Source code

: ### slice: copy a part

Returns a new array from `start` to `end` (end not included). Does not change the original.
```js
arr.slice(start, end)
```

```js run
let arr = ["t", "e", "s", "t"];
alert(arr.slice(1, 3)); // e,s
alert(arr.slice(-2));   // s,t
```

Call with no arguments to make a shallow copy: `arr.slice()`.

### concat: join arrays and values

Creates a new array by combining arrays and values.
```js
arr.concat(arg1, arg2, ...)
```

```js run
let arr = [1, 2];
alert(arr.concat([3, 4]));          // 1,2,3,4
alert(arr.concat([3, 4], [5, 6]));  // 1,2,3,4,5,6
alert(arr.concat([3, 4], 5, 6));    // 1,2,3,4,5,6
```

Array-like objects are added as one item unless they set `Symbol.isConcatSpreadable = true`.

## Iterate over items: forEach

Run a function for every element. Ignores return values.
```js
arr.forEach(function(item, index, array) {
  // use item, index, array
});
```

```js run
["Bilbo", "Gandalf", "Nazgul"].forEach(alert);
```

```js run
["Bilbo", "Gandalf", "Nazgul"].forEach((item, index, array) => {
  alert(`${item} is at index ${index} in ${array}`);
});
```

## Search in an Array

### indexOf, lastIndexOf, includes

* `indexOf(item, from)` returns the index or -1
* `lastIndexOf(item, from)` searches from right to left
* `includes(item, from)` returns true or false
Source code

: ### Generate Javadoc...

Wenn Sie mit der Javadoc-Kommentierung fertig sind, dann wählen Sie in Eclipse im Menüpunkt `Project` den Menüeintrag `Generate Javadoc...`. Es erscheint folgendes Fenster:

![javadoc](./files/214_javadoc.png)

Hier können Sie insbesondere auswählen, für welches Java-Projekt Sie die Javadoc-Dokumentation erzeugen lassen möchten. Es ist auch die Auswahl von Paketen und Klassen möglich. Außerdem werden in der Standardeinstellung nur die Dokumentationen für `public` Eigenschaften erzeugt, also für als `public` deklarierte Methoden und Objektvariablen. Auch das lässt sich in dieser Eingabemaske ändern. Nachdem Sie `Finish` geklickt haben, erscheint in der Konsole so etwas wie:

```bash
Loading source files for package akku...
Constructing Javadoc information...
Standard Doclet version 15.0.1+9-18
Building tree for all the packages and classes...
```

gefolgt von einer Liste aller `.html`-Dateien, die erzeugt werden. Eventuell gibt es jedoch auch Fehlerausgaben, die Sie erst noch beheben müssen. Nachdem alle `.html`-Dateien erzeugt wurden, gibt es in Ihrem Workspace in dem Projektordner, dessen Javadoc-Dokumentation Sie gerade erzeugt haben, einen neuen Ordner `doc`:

★ ★ ★ ★

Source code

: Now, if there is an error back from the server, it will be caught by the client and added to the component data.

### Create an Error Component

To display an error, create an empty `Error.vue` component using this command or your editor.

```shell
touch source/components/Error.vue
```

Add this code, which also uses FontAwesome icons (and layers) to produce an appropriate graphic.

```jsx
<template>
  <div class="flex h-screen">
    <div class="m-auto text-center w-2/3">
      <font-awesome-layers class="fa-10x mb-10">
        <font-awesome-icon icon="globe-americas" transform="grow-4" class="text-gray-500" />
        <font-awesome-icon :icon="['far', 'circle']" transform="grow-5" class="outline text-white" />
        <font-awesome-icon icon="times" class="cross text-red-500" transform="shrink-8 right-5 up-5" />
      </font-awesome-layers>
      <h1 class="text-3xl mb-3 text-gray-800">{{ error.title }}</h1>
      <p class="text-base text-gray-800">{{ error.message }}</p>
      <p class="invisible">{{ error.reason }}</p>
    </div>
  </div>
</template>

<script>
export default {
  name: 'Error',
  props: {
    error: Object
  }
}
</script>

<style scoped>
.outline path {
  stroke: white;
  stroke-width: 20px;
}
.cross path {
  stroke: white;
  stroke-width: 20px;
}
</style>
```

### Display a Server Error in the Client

★ ★ ★ ★

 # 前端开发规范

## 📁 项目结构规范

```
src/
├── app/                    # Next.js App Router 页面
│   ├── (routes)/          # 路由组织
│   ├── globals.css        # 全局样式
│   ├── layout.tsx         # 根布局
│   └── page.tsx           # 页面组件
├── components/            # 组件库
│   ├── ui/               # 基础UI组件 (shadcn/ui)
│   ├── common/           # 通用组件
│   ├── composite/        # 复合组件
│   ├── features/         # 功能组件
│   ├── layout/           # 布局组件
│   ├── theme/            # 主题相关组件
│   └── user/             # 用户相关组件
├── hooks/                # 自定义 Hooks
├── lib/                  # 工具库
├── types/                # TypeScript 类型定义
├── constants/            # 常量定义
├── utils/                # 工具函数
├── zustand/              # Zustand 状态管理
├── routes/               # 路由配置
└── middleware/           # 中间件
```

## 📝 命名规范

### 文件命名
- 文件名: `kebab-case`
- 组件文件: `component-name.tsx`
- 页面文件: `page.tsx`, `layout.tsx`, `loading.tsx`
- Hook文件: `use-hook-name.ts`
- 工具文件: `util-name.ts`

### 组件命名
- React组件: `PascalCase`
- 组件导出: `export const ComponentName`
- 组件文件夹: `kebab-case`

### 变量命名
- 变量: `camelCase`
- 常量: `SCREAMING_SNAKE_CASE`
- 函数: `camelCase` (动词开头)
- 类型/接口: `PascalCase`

★ ★ ★ ★

> **Task**:
Each line of the listing that contains the word "outline" must be counted. Give only the resulting figure.

> **Response to the task**:
2